The real ones, that if I am wrong, I am not in reality.
The moral ones, that I am amoral in a sense, because I have a different understanding of morality.
Wrong comes in 3 versions. Wrong per observation, wrong per reason and wrong per morality.
And now since I am a philosopher I have checked these 3 versions, but just for myself, but in general. And none of them hold in a strong sense for all humans and that includes you and I.
So here it is for "right" and "wrong". No human is neither the one or other in any physical sense. A human can be treated as "right" or "wrong" or feel "right" or "wrong", but it is cognitive, mental, non-physical, relative to a given belief about "right" and "wrong".
Take 2 other humans than you and I. Are there other humans than us? Yes, could we find e.g. a communist and a libertarian? Yes. Could we find two where the each claim that the other is wrong? Yes.
So how do we explain that in a general sense using reason, logic and evidence? What makes me a philosopher is that I can do that in a general sense.
- Observation: You can't observe wrong, you can't see it nor does it have any other sensory properties. It has no length, volume or any other measurable property. You don't have any international scientific measurement standard for it and you have no scientific instrument to calibrate and measure with.
- General causality: If one person by saying it can cause another person to become wrong, then how come it only works in one direction and not the other?
- Logic: As a contradiction one of the claims are false(logic), but that doesn't mean that the other is true.
- Special pleading: If someone doesn't have justification for a special claim, we don't accept it. So if you don't accept that some person is wrong simply by it being claimed by someone else, how come you accept that when you are involved. What makes you that special and not others? That is the special pleading involved in being wrong.
- Culture: We know of words, which are folk-beliefs. The word “god” is such a word. “Wrong” is no different. We all learn it growing up and incorporate into our thinking, just as some with “god”.
- A property of a process and not a thing: All cases of “wrong” have in common that they are a result of cognition; i.e. a mental process. A belief itself is neither right or wrong. It becomes right or wrong as a result of cognition.
So in practice I don't believe in right or wrong as some people do. And I am not dead, I am still a part of reality and I have morality and ethics. I am just different than you and so are you in reverse. All of this I have learned by reading about it by other humans. No of this is homegrown.
As for metaphysics, if your metaphysics was a strong brute physical fact for all of the universe, then individual differences would not be possible. The laws of the universe are fix for both regularities and variations. So we share some regularities and are variations in other senses.

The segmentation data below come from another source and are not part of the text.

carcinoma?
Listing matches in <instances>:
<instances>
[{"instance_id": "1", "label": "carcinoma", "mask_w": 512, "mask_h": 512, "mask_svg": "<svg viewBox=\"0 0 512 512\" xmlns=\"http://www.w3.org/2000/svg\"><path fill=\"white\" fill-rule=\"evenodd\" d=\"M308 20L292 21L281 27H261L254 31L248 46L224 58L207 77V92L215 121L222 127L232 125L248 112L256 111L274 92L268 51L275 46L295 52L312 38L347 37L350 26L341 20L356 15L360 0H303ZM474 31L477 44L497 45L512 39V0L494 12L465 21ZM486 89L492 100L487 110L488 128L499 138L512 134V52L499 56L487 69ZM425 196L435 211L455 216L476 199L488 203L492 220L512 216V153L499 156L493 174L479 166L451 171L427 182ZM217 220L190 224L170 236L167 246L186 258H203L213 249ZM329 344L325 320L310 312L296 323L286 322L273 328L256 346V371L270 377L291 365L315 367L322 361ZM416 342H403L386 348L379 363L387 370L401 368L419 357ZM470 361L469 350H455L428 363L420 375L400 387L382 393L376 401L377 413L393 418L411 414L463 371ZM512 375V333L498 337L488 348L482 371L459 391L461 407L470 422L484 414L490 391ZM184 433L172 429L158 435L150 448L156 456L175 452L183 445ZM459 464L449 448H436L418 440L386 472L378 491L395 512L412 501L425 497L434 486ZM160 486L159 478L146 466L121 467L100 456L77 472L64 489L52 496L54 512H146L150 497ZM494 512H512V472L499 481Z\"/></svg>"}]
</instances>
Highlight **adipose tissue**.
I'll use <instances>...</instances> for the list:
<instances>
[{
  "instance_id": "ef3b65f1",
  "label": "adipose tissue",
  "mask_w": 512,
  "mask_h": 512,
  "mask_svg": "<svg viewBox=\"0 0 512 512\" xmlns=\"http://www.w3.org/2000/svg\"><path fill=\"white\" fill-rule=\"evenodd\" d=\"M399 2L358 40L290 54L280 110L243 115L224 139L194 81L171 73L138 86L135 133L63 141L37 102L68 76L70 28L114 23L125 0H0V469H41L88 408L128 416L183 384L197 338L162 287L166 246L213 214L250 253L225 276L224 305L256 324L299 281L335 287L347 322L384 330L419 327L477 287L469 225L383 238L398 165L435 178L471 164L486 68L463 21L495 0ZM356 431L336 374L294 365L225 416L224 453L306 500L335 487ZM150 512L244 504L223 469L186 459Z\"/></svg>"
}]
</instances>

The idea that there is one methodology which can account for all processes to be point of being the same with reason, logic and evidence “died” in philosophy after Descartes. We then got skepticism and moral and cognitive relativism back over time.
So all of the cognitive words including facts, real, wrong and what not have no universal standard like psychics.
There is no one standard in philosophy, there are 3:
“The rational, abstract, and methodical consideration of reality as a whole
or of fundamental dimensions of human existence and experience.” That is 2.
Then there is “The rational, abstract, and methodical consideration of reality as a whole
and of fundamental dimensions of human existence and experience.” That is 3.
The 2 first ones are excluding dualism, reality is one or the other. The last one in inclusive dualism, but not holism. Reality is the set of different necessary, but not sufficient parts and the is no one universal standard for all. You can either treat reality as real or unreal; or similar and different.
To some I am unreal, to others I am real. You are real to me, yet different for our worldviews and I accept that.
And no, I don't concede, I will accept a truce, but if you want to win, I fight with words.
I am so special according to some, than I am not even a part of reality. But I don't get, how come that they keep pointing that out, because that presumes that I am a part of reality.